Bertolucci also has a talent for putting the human soul under the microscope. Psychoanalysis is as central to his films as it is to Woody Allen's, and Marlon Brando claimed that Bertolucci's sharing of psychoanalytical confidences with the star on the set of Last Tango in Paris helped elicit the performance that many consider Brando's best. Bertolucci himself is also known for the number of psychologists who have followed him everywhere, even interpreting his dreams, as a subject of dissertations and research on the creative artist. His interest in understanding the human condition has led to the many explicit scenes in his films.

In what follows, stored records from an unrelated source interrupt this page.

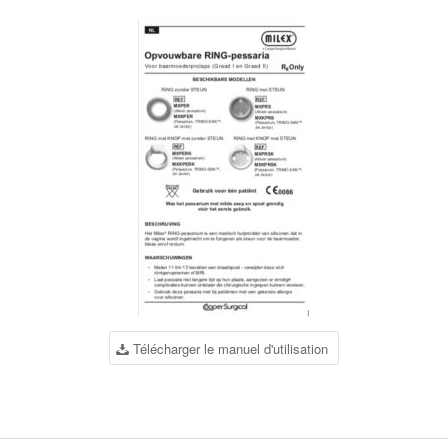
Télécharger le manuel d'utilisation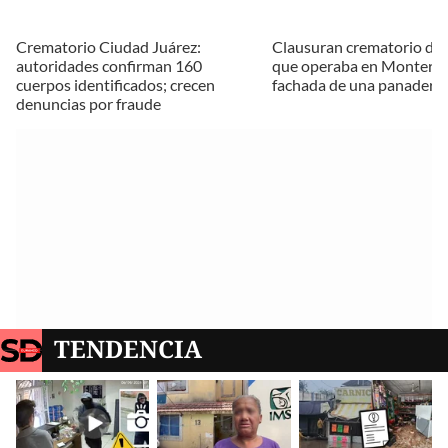
Crematorio Ciudad Juárez:
Clausuran crematorio de
autoridades confirman 160
que operaba en Monterrey
cuerpos identificados; crecen
fachada de una panadería
denuncias por fraude
TENDENCIA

Last Tango in Paris presents Marlon Brando's character Paul as he finds comfort in an anonymous affair after the death of his wife in violent circumstances. The film caused controversy in Italy for a sodomy scene, and it was sequestered by the censorship commission and all copies were ordered destroyed. An Italian court revoked Bertolucci's civil rights for five years and gave him a four-month suspended prison sentence. Many years after, when the general modesty had changed and the censorship commission had been abolished, the film reappeared and was projected in a slightly censored version.
In this and other films, Bertolucci examines the power of sexual relations in people's lives. Stealing Beauty gives a visual account of a girl growing into a woman during a summer abroad. His latest work, The Dreamers, has been criticised not only for its extensive sex scenes but also the inclusion of male masturbation. In it, the sexual relations of three main characters serve to expose their thoughts. For instance, when Theo is shown to masturbate it is in the context that the one he loves the most, his sister, seems to be growing away from him and he can see the development of a relationship between the newcomer and his sister that excludes him.